Adjust your thermostat
Lowering the temperature in your home may seem like a no-brainer, but it can be a simple way to keep some green in your pocket. The U.S. Department of Energy estimates that for every eight hours you lower the thermostat by one degree, you’ll save 1 percent on your bill. The recommended temperature for homes during the winter is 68 degrees. Adjust the thermostat when you aren’t at home or at night, when you can get warm and cozy under the blankets.
You might also consider buying a programmable thermostat. It will automatically change to a more energy-efficient setting while you’re away, leaving you one less thing to think about as you head out the door.
Reverse your ceiling fans
During the winter, you’ll want to reverse the rotational direction of your ceiling fans. Most ceiling fans have a switch that allow fan blades to turn clockwise or counter-clockwise. When it’s cold outside, run your ceiling fan clockwise at a slow pace with the air blowing upwards. This will help distribute the warm air that’s gathered at the ceiling back down into the room.
Replace your furnace filter
This might be the easiest DIY project to keep your finances warm this winter.
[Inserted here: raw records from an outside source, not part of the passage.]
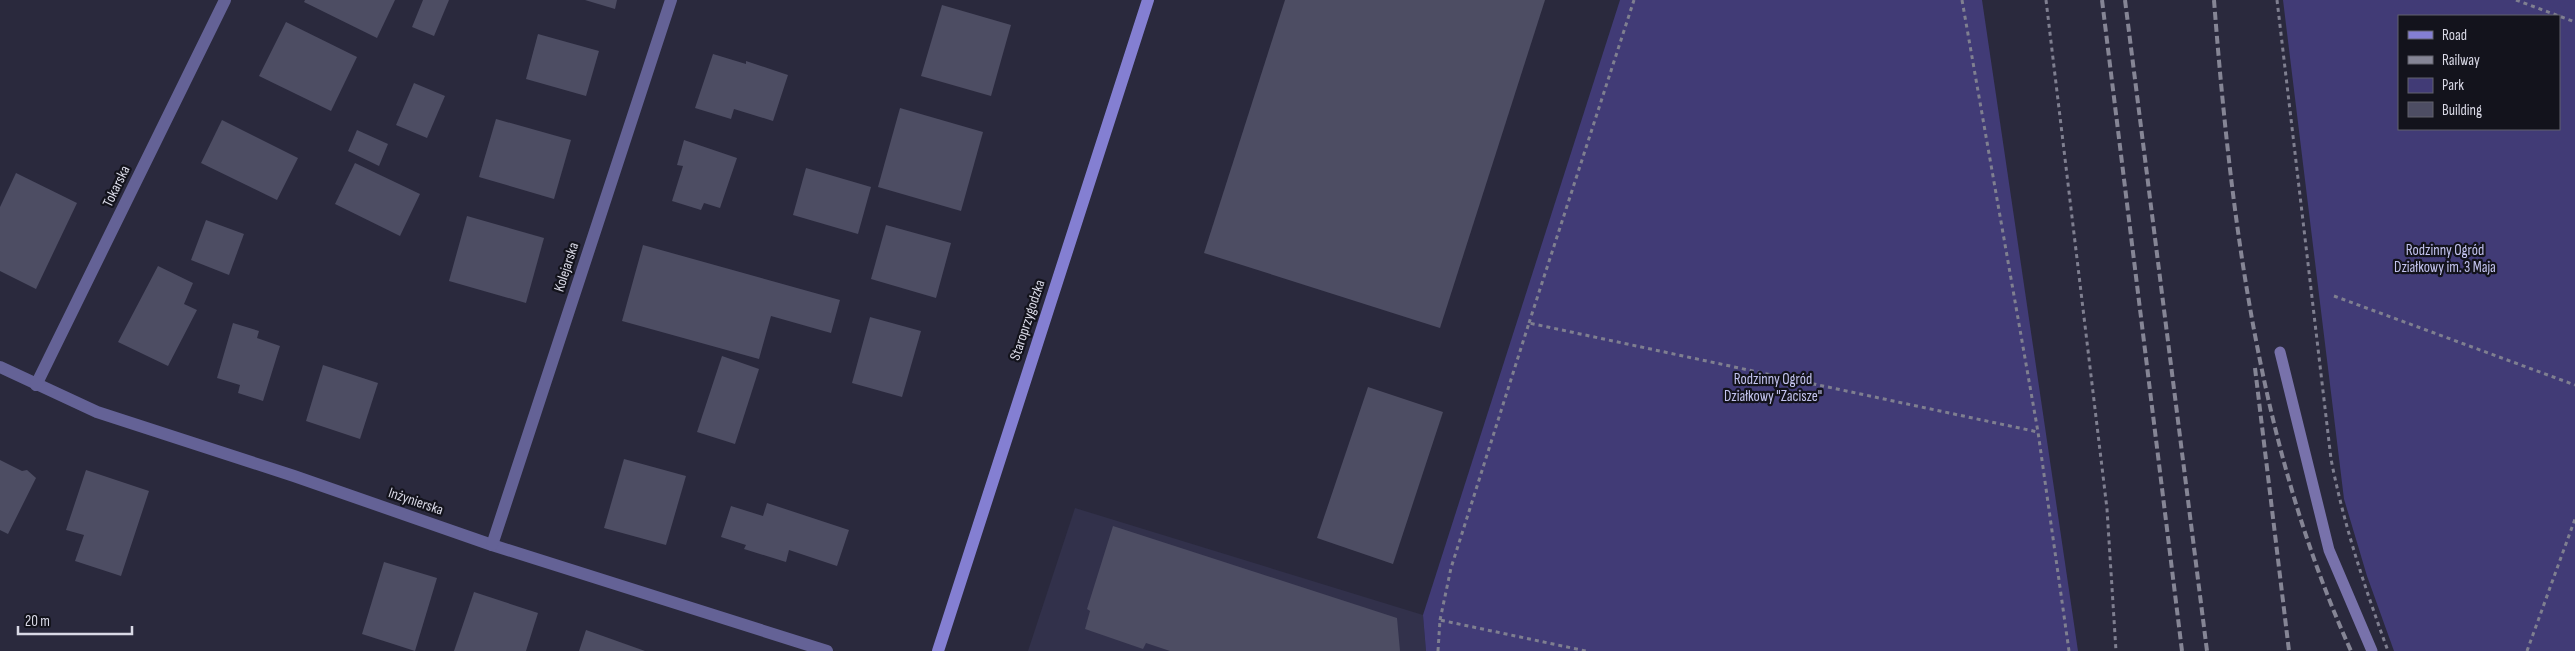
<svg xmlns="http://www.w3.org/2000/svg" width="2575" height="651" font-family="'Sofia Sans Condensed',sans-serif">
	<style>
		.built { fill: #32314b }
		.green { fill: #413b76; fill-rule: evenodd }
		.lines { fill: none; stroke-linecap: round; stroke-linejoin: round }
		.stream { stroke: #7872ab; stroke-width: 11 }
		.building { fill: #4d4d63 }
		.path { stroke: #7f7f90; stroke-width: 3; stroke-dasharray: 4 4; stroke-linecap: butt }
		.street { stroke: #646296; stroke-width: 12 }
		.secondary { stroke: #847fd2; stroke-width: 12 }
		.rail { stroke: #858595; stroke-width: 4; stroke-dasharray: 8 4; stroke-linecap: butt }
		.labels { text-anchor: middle; stroke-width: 4.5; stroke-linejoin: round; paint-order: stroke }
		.street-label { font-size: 15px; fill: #d9d9e6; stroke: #13131c }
		.park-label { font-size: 15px; fill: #c4c4ef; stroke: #13131c }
	</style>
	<rect width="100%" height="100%" fill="#2a293d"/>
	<!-- built -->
	<path class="built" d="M 1075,508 L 1423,615 L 1426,651 L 1028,651 Z"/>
	<!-- green -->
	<g class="green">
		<path d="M 1620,0 L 1982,0 L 2078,651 L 1426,651 L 1423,615 Z"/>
		<path d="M 2283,0 L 2575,0 L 2575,651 L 2394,651 L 2367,576 L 2344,499 ZM 2559,16 L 2559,129 L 2399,129 L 2399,16 Z"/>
	</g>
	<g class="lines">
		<!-- stream -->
		<path class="stream" d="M 2280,352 L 2329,550 L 2372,651"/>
	</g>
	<!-- building -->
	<g class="building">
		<path d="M 305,0 L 395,0 L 377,38 L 304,2 Z"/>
		<path d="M 423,0 L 449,0 L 434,36 L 412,27 Z"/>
		<path d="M 585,0 L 617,0 L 615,9 Z"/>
		<path d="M 1285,0 L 1545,0 L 1440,328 L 1204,253 Z"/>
		<path d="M 942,5 L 1011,25 L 991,96 L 921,76 Z"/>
		<path d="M 286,22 L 357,57 L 331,111 L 259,76 Z"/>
		<path d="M 538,34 L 599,51 L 586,96 L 526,79 Z"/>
		<path d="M 713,54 L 746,64 L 746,61 L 788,75 L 773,121 L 734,109 L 731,119 L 695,108 Z"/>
		<path d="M 414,83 L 445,96 L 427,138 L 396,125 Z"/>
		<path d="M 900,108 L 983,132 L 961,211 L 878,187 Z"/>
		<path d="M 496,119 L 571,140 L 554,199 L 479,177 Z"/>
		<path d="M 222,120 L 298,158 L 277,200 L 201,163 Z"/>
		<path d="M 357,130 L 388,144 L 379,166 L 348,151 Z"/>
		<path d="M 684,140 L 737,158 L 720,208 L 704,203 L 701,210 L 672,201 L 683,166 L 677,165 Z"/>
		<path d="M 355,163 L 420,194 L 400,236 L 335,204 Z"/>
		<path d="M 806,168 L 871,187 L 858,234 L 793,215 Z"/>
		<path d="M 16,173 L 77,203 L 36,289 L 0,271 L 0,207 Z"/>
		<path d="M 467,216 L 544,238 L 526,303 L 449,281 Z"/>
		<path d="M 206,220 L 244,234 L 229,275 L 191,260 Z"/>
		<path d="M 886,225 L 951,243 L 936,298 L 871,279 Z"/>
		<path d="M 643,245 L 840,300 L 831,333 L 771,316 L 759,359 L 622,321 Z"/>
		<path d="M 158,266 L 193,283 L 184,304 L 197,310 L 168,366 L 118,342 Z"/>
		<path d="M 870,317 L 921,331 L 902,397 L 852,383 Z"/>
		<path d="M 233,323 L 259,331 L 257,338 L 280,346 L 263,401 L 238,393 L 240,385 L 217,378 Z"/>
		<path d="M 722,356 L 759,369 L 735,444 L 697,432 Z"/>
		<path d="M 323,365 L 378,383 L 360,439 L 306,421 Z"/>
		<path d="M 1368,387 L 1443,412 L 1393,564 L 1317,538 Z"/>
		<path d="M 624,459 L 686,476 L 666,545 L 604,528 Z"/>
		<path d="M 0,460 L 22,471 L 27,470 L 36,478 L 8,534 L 0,530 Z"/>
		<path d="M 86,470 L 149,491 L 121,576 L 75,561 L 84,535 L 66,530 Z"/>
		<path d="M 767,503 L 849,530 L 837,566 L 789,550 L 786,562 L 744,549 L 746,545 L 721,537 L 731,506 L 763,516 Z"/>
		<path d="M 1113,526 L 1397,618 L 1400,651 L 1170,651 L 1146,643 L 1143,649 L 1085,629 L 1090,611 L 1087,609 Z"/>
		<path d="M 384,562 L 437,578 L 415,651 L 362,634 Z"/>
		<path d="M 474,592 L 538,613 L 526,651 L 454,651 Z"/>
		<path d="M 586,630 L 645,651 L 579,651 Z"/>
	</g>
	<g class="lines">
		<!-- path -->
		<g class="path">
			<path d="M 1962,0 L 2038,432 L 2069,651"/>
			<path d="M 2046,0 L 2107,509 L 2116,651"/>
			<path d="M 2277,0 L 2331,459 C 2344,526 2365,588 2388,651"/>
			<path d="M 2516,0 L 2575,22"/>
			<path d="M 2334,296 L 2575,385"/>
			<path d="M 1529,323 L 1634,0"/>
			<path d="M 1440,620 L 1451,568 L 1529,323 L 2038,432"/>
			<path d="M 1438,651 L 1440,620 L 1586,651"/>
			<path d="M 2527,651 L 2575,519"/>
		</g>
		<!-- street -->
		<g class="street">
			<path d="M 0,367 L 97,412 L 294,476 L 492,545 L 827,651"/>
			<path d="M 36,385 L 225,0"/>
			<path d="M 492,545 L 671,0"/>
		</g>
		<!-- secondary -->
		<path class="secondary" d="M 938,651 L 1148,0"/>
		<!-- rail -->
		<g class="rail">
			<path d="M 2102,0 L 2182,651"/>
			<path d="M 2125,0 L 2207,651"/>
			<path d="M 2214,0 C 2231,220 2259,448 2351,651"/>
			<path d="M 2255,368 L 2289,651"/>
		</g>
	</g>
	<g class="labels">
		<!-- street labels -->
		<g class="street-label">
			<text transform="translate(116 186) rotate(-64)" y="5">Tokarska</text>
			<text transform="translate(566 267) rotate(-72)" y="5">Kolejarska</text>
			<text transform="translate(1027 320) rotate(-72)" y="5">Staroprzygodzka</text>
			<text transform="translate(416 501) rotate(19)" y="5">Inżynierska</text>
		</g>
		<!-- park labels -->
		<g class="park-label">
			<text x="2445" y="255">Rodzinny Ogród<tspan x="2445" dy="17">Działkowy im. 3 Maja</tspan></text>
			<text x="1773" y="384">Rodzinny Ogród<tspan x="1773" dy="17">Działkowy "Zacisze"</tspan></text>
		</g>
	</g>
	<!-- legend -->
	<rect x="2398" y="15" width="162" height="115" fill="#13131c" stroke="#62626d"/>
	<rect x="2408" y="31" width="25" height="8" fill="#847fd2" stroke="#62626d"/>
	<text x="2442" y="40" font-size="15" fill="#d9d9e6">Road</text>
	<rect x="2408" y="56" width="25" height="8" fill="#858595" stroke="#62626d"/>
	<text x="2442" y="65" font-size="15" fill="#d9d9e6">Railway</text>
	<rect x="2408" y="78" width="25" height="15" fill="#413b76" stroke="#62626d"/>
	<text x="2442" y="90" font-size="15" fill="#d9d9e6">Park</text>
	<rect x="2408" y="102" width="25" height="15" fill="#4d4d63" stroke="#62626d"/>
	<text x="2442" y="115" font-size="15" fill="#d9d9e6">Building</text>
	<!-- scale -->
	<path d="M18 626v8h114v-8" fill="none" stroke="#d9d9e6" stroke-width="2.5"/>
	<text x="25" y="626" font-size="15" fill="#d9d9e6" stroke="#13131c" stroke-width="4" paint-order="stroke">20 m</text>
</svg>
Dirty and clogged filters obstruct the flow of air, making your furnace work harder or run longer, which uses more energy. Changing your air filters regularly helps your furnace function easily and efficiently. It is recommended you swap out your old air filters once a season.
Fix air leaks
You have an air leak if you can feel cooler air blowing through a crack or opening. Caulking and weather-stripping are two simple air-sealing techniques that offer quick returns on investment. Add caulk or weather-stripping to seal air leaks around leaky doors and windows, and all cracks and large openings to the outside. Fixing this issue can help you save anywhere from 10 to 20 percent on your energy bill, according to Energy.gov.
Cover drafty windows
Window coverings can be a cost-effective and comforting addition to help you keep the warmth in this season. According to Energy.gov, about 30 percent of a home’s heating energy is lost through the windows. In the winter, it’s generally a good idea to close the blinds or curtains on any windows that aren’t receiving direct sunlight. You might also consider using a thicker set of curtains during the winter to add an extra level of insulation.
With a little preparation, you’ll find yourself and your finances keeping warm all winter long.